MIRROR MODES AND FAST MAGNETOACOUSTIC WAVES NEAR THE MAGNETIC PILEUP BOUNDARY OF COMET-P HALLEY

Large-amplitude ultralow-frequency wave structures observed on both sides of the magnetic pileup boundary of comet P/Halley during the flyby of the Giotto spacecraft have been analyzed using suprathermal electron density and magnetic field observations. Upstream of the boundary, electron density and magnetic field magnitude variations are anticorrelated, while in the pileup region these quantities are clearly correlated. Both in front of and behind the pileup boundary the observed waves are quasi-perpendicular wave structures as a minimum variance analysis shows.

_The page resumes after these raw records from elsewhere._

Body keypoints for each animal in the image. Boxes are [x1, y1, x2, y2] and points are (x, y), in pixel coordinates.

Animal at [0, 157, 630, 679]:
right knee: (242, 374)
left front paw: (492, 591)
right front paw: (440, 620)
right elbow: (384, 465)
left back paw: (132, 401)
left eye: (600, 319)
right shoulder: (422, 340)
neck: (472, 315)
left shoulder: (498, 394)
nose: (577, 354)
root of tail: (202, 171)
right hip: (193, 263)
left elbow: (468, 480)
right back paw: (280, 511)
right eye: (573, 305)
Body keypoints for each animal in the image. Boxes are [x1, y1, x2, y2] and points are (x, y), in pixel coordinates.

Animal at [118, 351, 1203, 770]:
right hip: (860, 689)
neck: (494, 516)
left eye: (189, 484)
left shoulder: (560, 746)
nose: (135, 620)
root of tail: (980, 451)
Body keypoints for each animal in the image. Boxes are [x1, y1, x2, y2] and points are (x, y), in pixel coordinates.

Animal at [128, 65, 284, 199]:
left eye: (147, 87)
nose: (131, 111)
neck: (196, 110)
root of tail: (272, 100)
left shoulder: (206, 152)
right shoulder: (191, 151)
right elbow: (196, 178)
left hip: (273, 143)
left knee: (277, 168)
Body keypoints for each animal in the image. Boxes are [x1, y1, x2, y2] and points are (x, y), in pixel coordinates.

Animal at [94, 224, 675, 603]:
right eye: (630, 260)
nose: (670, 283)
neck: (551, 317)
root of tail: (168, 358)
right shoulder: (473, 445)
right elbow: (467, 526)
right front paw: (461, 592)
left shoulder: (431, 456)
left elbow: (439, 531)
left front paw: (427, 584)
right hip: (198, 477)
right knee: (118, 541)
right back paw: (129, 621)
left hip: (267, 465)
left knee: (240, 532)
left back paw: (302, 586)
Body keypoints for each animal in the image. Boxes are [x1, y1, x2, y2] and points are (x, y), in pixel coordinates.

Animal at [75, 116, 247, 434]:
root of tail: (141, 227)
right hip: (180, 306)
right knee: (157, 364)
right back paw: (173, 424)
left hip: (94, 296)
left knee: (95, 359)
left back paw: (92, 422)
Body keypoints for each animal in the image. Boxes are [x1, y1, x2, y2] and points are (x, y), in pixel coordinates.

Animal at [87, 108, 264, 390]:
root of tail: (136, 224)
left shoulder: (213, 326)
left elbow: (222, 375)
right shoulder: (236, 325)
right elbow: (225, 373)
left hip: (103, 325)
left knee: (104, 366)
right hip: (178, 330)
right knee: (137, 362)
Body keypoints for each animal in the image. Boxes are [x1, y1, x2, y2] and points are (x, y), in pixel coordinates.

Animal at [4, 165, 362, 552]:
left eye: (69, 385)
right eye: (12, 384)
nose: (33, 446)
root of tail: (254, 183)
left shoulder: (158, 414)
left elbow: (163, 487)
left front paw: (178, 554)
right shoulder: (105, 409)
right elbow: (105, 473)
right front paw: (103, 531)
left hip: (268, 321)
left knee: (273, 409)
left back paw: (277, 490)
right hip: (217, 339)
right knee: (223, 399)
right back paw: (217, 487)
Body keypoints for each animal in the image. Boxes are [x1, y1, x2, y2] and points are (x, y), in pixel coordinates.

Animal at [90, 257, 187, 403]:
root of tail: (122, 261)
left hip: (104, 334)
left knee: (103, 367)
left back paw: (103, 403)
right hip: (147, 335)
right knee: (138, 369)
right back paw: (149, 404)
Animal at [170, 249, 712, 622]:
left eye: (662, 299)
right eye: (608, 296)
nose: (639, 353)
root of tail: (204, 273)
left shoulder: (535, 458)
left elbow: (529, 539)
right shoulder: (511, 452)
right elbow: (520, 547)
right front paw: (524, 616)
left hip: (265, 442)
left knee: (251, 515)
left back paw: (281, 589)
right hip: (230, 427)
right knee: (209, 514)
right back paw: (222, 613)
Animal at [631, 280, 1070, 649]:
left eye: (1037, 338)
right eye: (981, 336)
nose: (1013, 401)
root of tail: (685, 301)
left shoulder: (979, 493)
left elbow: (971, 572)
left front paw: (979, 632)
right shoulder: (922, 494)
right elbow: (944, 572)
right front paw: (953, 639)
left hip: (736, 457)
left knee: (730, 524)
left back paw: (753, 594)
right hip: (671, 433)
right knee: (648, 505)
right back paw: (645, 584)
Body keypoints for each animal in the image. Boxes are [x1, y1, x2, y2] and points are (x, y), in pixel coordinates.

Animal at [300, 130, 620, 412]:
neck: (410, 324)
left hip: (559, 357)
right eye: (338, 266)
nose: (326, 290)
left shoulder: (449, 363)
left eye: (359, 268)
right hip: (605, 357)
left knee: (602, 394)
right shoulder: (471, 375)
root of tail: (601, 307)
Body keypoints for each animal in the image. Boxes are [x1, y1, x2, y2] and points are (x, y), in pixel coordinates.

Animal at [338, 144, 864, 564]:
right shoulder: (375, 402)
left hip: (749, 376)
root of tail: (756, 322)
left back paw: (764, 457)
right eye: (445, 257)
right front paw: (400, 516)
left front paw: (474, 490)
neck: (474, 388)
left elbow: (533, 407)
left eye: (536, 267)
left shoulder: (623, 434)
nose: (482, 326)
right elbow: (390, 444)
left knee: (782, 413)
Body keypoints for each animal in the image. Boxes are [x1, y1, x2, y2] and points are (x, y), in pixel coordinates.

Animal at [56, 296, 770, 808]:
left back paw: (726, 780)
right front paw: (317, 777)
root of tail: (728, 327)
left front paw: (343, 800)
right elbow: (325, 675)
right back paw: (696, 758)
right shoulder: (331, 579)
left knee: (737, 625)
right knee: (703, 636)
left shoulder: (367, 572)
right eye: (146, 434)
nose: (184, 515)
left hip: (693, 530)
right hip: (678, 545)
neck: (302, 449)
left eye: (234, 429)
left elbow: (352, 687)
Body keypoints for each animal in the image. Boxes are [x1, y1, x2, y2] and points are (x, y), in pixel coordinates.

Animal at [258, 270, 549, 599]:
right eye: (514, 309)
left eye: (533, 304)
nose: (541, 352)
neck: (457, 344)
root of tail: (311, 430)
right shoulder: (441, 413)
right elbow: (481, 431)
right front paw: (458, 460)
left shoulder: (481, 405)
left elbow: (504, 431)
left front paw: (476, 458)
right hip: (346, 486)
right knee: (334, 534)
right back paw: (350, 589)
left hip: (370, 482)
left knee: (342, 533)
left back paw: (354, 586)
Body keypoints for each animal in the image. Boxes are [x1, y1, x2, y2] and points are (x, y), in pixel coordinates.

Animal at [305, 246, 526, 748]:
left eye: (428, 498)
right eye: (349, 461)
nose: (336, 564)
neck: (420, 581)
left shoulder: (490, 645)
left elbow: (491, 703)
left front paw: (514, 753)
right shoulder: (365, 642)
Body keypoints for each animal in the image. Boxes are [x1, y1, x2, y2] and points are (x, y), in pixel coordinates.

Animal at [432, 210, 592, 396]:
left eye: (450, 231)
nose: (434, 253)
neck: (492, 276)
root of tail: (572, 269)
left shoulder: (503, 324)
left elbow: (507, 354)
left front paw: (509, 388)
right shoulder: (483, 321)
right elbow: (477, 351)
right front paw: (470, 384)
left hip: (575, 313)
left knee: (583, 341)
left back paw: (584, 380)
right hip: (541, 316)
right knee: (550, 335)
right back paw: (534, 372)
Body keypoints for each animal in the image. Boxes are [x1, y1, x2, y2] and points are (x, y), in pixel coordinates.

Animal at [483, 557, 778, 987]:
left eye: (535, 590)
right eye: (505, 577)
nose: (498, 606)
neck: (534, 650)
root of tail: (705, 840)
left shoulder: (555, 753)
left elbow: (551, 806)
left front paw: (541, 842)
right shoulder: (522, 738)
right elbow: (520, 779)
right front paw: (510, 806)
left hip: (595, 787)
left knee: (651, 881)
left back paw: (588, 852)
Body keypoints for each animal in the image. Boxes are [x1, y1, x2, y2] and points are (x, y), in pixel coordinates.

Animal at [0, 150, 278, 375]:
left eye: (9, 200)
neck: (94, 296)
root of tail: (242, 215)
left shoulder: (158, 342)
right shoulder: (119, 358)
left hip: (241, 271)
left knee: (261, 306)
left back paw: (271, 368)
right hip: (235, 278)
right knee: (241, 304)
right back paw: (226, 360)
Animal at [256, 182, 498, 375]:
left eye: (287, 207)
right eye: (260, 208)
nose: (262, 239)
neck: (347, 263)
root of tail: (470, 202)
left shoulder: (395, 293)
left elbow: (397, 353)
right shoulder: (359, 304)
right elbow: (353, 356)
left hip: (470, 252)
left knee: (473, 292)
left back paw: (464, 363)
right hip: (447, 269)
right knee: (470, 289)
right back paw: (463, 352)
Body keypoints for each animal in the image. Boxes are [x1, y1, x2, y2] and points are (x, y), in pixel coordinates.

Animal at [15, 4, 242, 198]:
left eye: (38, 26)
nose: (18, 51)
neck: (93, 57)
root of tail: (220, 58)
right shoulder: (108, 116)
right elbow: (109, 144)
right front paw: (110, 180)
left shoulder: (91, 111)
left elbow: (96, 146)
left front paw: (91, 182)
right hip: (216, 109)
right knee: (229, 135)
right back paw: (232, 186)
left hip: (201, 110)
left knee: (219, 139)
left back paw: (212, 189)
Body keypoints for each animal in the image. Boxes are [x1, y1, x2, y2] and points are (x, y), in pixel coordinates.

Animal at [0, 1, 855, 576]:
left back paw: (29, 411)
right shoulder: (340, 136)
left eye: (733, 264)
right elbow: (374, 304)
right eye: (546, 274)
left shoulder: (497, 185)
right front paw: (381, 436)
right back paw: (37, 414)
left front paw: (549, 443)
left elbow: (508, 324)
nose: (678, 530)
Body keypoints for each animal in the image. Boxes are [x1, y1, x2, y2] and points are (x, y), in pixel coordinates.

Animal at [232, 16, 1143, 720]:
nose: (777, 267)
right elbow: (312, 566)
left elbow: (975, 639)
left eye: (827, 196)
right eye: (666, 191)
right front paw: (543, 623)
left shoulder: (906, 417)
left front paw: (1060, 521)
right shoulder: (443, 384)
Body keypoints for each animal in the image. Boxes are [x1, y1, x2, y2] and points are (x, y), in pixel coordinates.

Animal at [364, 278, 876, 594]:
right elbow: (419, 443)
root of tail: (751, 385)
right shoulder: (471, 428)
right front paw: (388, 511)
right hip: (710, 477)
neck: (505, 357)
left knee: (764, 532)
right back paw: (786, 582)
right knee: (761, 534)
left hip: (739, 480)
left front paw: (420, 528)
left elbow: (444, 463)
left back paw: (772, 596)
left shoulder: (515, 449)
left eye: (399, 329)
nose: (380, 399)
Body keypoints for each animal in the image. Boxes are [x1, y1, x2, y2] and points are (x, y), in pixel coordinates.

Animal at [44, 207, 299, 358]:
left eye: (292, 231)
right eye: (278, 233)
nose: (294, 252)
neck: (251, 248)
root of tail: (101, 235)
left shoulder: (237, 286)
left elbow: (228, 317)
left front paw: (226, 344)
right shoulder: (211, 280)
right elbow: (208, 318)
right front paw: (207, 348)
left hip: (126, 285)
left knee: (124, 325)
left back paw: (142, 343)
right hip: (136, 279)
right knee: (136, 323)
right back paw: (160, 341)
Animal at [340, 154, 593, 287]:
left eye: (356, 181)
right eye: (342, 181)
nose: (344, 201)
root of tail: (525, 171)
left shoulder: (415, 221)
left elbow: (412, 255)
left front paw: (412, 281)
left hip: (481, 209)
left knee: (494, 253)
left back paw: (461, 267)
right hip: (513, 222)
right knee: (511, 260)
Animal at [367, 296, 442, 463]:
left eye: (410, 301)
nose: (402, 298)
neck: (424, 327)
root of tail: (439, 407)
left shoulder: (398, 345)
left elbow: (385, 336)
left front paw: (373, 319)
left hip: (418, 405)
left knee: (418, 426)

A detailed comparison of our observations in the prepileup region with theoretical and numerical results shows that the mirror mode mode waves may have been generated by a mirror instability driven by the pressure anisotropy of the ring-type distributions of the heavy (water group) pickup cometary ions. A mean wavelength lambda1 = 2071 km is found, which is about 4 times the water group ion thermal gyroradius. For the fast mode wave structures in the pileup region, analysis of wave propagation on both sides of the pileup boundary shows that mode conversion from the mirror mode to fast mode type waves at the boundary is not a possible source mechanism. However, we show that the fast mode waves may be interpreted as stationary wave structures in a multifluid plasma. The wavelength lambda2 = 1141 km derived from the observations, when using the stationary wave hypothesis, is in good agreement with the theoretical expected wave length lambda(theo) = (774 +/- 506) km computed from available ion observations.